The Spanish just copied the recipe from the Mayas. They roasted and ground the beans and then mixed it with chiles, some other spices and hot water. The first hot chocolate drinks in Europe. But the Spanish, known for their sweet tooth, added one new ingredient: sugar. It is also shown in the very first recipe for a chocolate drink ever published. In 1644, Antonio Colmenero de Ledesma made the recipe accessible to a broader audience in his book A Curious Treatise of the Nature and Quality of Chocolate. Besides the sugar and the beans, the chocolate drink contained chiles, anise, vanilla, cinnamon, almonds or hazelnuts, annatto seeds and something called ‘ear flower’ (Orejuela).

All the time the Spanish also directly copied the words for chocolate and cacao from the Aztecs and the Mayas. According to many, chocolate finds its origin in the Aztec word xocoatl. In the Nahuatl language (Nahuatl is a group of languages from the Uto-Aztec language family) xocoatl was formerly spoken as cacahuatl, a combination of cacahua (cacao) and atl (water).  There is, however, a theory that the origin of chocolate is chikolatl (for this read the highly entertaining blog of Magnus Pharao Hansen).

Before I finally go to 1755 when suddenly the British decided to become stubborn and write cocoa stead of cacao, let me describe the world of 1755 and even more the world of cacao back then.

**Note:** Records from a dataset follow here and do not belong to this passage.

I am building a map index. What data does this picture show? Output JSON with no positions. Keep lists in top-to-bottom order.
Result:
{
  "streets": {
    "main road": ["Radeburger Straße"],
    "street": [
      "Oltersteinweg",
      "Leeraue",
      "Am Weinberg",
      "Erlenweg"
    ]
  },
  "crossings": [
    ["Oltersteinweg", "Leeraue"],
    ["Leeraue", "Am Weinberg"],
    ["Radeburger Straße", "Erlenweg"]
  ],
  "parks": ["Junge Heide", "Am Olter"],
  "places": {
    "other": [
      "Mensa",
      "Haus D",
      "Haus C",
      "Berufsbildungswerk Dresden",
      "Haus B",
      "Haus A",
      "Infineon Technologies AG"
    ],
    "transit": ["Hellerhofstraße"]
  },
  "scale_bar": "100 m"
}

Maybe the publication of Colmenero de Ledesma was responsible for this but in the following hundred years drinking hot chocolate became very popular amongst the higher societies across Europe. Chocolate houses came up, like coffee shops nowadays. The chiles in the recipes however disappareared. They were still mentioned in a pubblished recipe in 1692 by the French M. St. Disdier who listed hot water, cacao, sugar, cinnamon, vanilla and a tiny bit of powdered cloves and chiles. But in the mid-1700’s chiles were banned.

So, what happened in 1755? The word cacao was widespread across the whole European continent as the fitting description of an essential ingredient of the immensely popular hot chocolate drink. As I mentioned previously, the word cacao was also more or less copied from the Mayan and Olmec languages in Meso-America. Many languages in that area have more or less the same pronunciation for cacao: kakawa (Mazahua, proto-Zoquean, Nahuatl); kakaw (proto-Mixean, Sayula, Tseltal, K’iche, classic Mayan). So, in their chocolate houses and coffee houses, the whole of Europe pronounced cacao as cacao, not as cocoa.

Until that day that Samuel Johnson published his dictionary of the English language in 1755. In his notes, he maintained the distinction between the words cacao and coco, and between the cacao tree and the coco palm. But by some editorial or printing error, the two words were combined and printed in the same dictionary as cocoa. And from that moment on the British took the dictionary as the holy bible of the English language and based their pronunciation of the ‘food of gods’ (as the Meso-Americans described the beans) on a mistake. Poor British.